Document structure recognition data
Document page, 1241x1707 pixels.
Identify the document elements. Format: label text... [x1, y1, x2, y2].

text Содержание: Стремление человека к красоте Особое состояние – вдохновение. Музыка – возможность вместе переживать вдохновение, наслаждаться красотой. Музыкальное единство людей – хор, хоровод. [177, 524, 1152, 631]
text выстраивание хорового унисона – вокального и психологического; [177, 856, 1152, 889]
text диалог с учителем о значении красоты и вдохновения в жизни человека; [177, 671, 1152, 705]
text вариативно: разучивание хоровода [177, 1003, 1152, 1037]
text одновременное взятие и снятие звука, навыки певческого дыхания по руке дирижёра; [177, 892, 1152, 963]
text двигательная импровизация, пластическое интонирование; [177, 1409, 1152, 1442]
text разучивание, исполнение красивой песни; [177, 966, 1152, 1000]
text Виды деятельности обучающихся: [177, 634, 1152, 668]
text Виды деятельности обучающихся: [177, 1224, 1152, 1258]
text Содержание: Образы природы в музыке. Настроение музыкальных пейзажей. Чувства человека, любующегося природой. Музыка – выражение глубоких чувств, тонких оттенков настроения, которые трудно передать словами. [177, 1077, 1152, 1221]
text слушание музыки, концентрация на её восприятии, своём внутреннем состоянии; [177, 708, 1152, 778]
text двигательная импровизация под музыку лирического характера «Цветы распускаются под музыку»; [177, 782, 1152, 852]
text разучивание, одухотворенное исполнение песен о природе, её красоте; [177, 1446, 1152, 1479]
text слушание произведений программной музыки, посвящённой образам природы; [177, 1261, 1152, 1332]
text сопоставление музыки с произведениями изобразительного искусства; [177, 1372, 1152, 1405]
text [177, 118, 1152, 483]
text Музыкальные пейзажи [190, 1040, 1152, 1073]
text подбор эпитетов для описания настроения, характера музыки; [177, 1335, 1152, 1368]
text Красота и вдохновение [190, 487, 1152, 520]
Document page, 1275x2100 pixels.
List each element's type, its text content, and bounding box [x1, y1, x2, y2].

» Task requirements: Line count for "page": determine it from the data and answer with the number by itself.

» Exercise output: 2